Since "bovine spongiform encephalopathy" (BSE), also known as mad cow disease, surfaced in the U.S.A., I've been getting calls from folks who want to know if bone meal and blood meal are safe to use in the garden.

Mad Cow Disease And

Creutzfeldt-Jacob Disease

Fatal to cattle, BSE has infected more than 183,000 cattle in Great Britain since 1984.

On Dec. 23, 2003, a case of BSE was discovered in the U.S. The stricken cow was born in Canada and imported to the U.S. in 2001.

When humans ingest certain cuts of meat from cattle containing BSE, they contract a variant, fatal form of BSE called "Creutzfeldt-Jacob disease" (vCJD). So far, 153 cases of vCJD have occurred worldwide.

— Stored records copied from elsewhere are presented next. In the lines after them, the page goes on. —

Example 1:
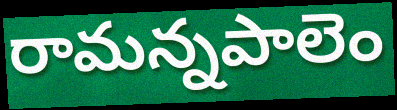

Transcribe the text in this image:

రామన్నపాలెం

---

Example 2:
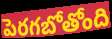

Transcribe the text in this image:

పెరగబోతోంది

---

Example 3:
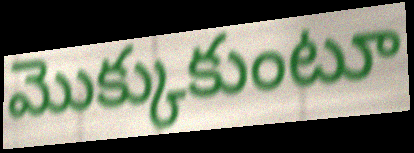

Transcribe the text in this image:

మొక్కుకుంటూ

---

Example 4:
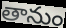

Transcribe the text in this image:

తానుం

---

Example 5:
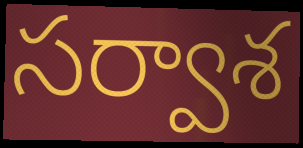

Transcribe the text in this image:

సర్వాశ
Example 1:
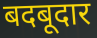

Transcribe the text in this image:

बदबूदार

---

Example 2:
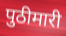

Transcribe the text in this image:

पुठीमारी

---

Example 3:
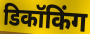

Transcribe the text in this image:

डिकॉकिंग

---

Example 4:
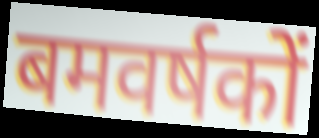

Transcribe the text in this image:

बमवर्षकों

The beef parts believed to cause vCJD include brain, spinal cord and small intestine. These parts, however, don't typically enter our food chain directly. Instead, they go to rendering facilities that reduce them into compounds that are used to make cooking fat and animal feed, for example, as well as fertilizers such as bone meal and blood meal.

Even so, authorities believe that three gardeners may have contracted vCJD in Great Britain from feeding BSE-contaminated bone meal to roses.

Inhaling bone-meal dust, allegedly, caused the infection.

Are Bone Meal And Blood Meal

Safe, Soil Supplements?

Why were English gardeners feeding bone meal to their roses anyway?

Plants require three essential elements to thrive: nitrogen, phosphorus and potassium (N,P,K).

Bone meal that's rendered from cattle (2,12,0) is an excellent and inexpensive source of phosphorus.

Blood meal (14,1,1), rendered from cattle too, is a good organic source of nitrogen.

Meanwhile, the outbreak of vCJD in Great Britain corresponded to a change from using both heat and solvents during the rendering process to just using heat.

We now know that the special solvents used during the rendering process destroy the agent that causes vCJD in humans.

But rendering firms in the U.S.A. are still required - and always have been required - to use heat and solvents to render cattle parts.

Presumably then, bone meal and blood meal - produced in the U.S.A. - are safe to use in the garden.

Taking Extra Precautions

I'm not afraid of using bone meal and blood meal in my own garden. Still, if you're concerned about using bone meal and blood meal in your garden, you could use other, organic supplements. Plenty of products exist. For instance, I use cottonseed meal (6,2,1) on a regular basis as a soil supplement.

Of course, switching to synthetic, soil supplements - such as "triple super phosphate" (0,46,0) and "diammonium phosphate" (18,46,0) - will also satisfy the nitrogen and phosphorus needs of your plants. But these aren't organic products.

By the way, my wife, Judy, tells me that meat loaf is on tonight's menu.

This Week In The Garden

Jeanne Bowman, a reader of this column, has noticed that bag worms (Thyridopteryx ephemeraeformis) are attacking spruces in Shrewsbury, Pa. If bag worms are in Shrewsbury, they're elsewhere too.

Except for removing the bags (small cocoons) by hand, nothing can be done until May.

When May arrives, I'll write more about how to deal with this serious pest.